◆ **Problem**
From start to end, write out the following data exactly, apart from its images.

◆ **Data for review**
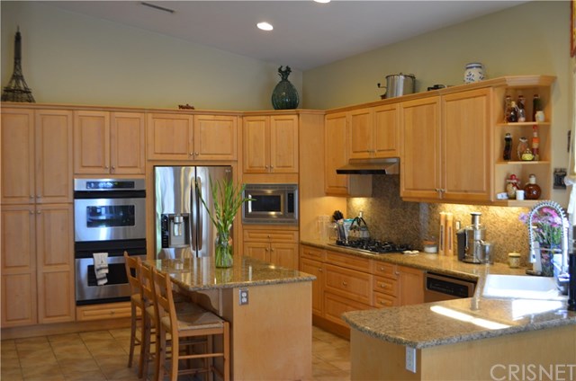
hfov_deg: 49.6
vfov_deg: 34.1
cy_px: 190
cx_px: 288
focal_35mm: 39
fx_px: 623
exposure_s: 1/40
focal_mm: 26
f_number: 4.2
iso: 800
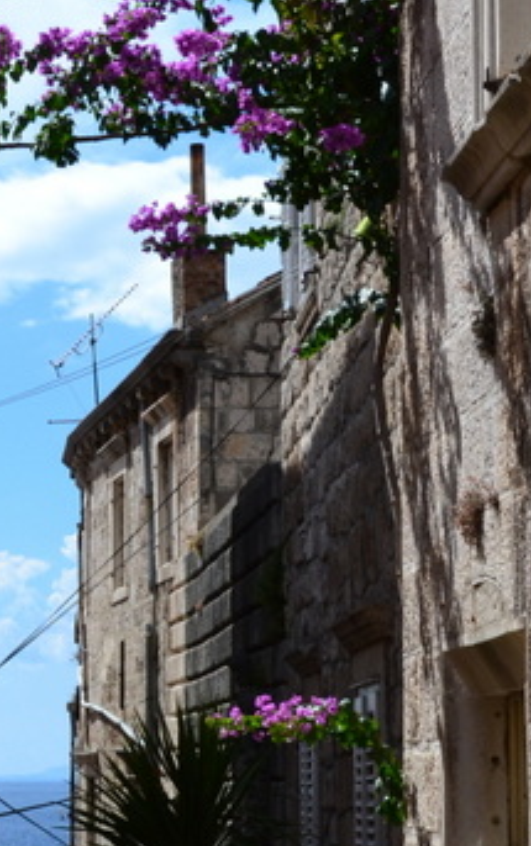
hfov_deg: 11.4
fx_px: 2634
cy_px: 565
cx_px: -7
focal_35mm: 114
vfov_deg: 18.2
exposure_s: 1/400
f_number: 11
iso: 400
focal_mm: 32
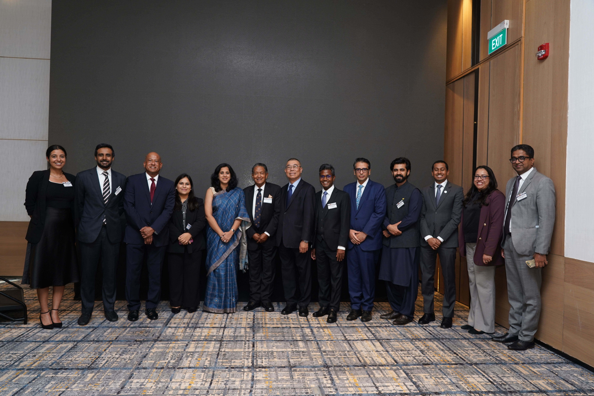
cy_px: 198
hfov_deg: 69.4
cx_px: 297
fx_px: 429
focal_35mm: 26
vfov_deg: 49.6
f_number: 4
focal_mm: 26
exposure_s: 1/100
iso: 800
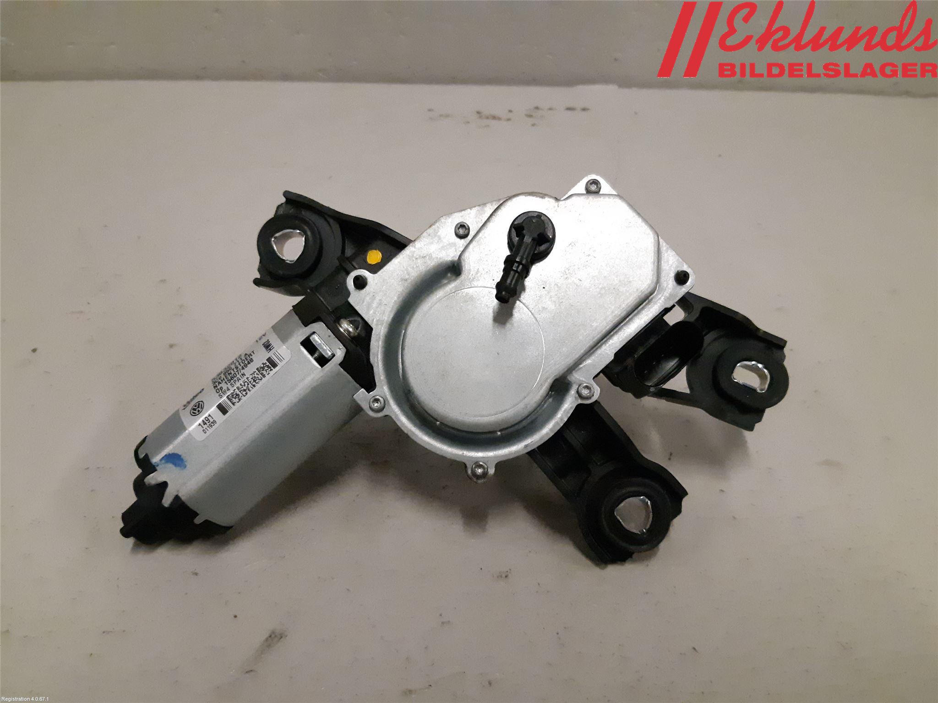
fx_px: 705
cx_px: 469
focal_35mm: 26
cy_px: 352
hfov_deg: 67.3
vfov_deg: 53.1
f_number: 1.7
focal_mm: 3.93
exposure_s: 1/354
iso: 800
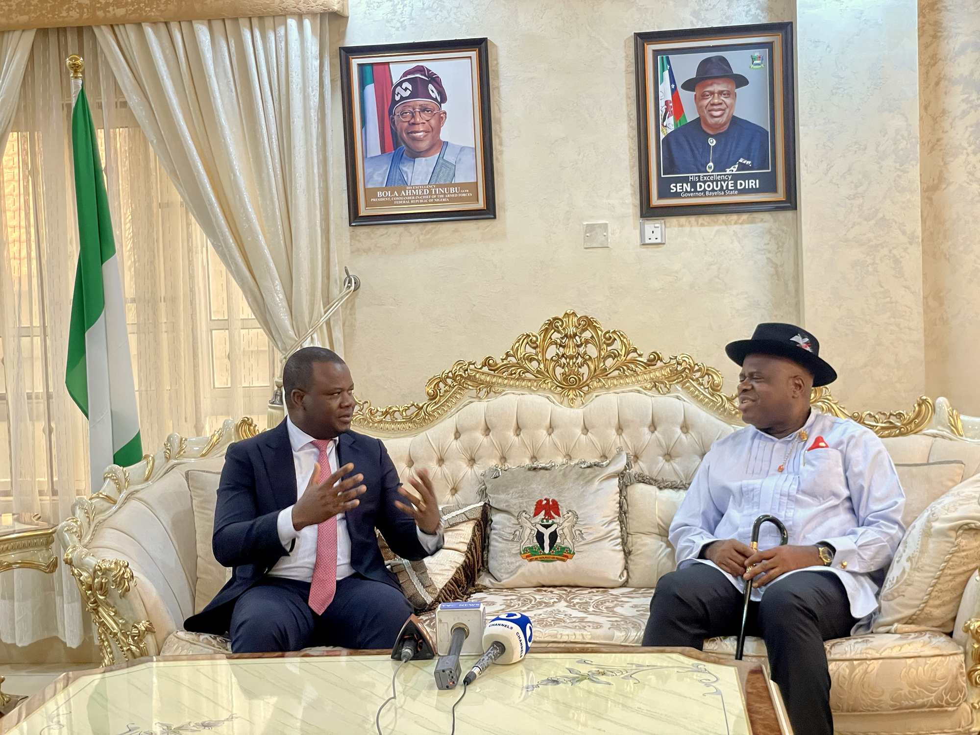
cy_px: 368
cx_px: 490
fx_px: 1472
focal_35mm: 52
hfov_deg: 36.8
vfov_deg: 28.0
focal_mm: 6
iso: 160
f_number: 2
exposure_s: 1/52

◆ **Response to this exercise**
hfov_deg: 49.6
vfov_deg: 34.1
cy_px: 190
cx_px: 288
focal_35mm: 39
fx_px: 623
exposure_s: 1/40
focal_mm: 26
f_number: 4.2
iso: 800
hfov_deg: 11.4
fx_px: 2634
cy_px: 565
cx_px: -7
focal_35mm: 114
vfov_deg: 18.2
exposure_s: 1/400
f_number: 11
iso: 400
focal_mm: 32
cy_px: 198
hfov_deg: 69.4
cx_px: 297
fx_px: 429
focal_35mm: 26
vfov_deg: 49.6
f_number: 4
focal_mm: 26
exposure_s: 1/100
iso: 800
fx_px: 705
cx_px: 469
focal_35mm: 26
cy_px: 352
hfov_deg: 67.3
vfov_deg: 53.1
f_number: 1.7
focal_mm: 3.93
exposure_s: 1/354
iso: 800
cy_px: 368
cx_px: 490
fx_px: 1472
focal_35mm: 52
hfov_deg: 36.8
vfov_deg: 28.0
focal_mm: 6
iso: 160
f_number: 2
exposure_s: 1/52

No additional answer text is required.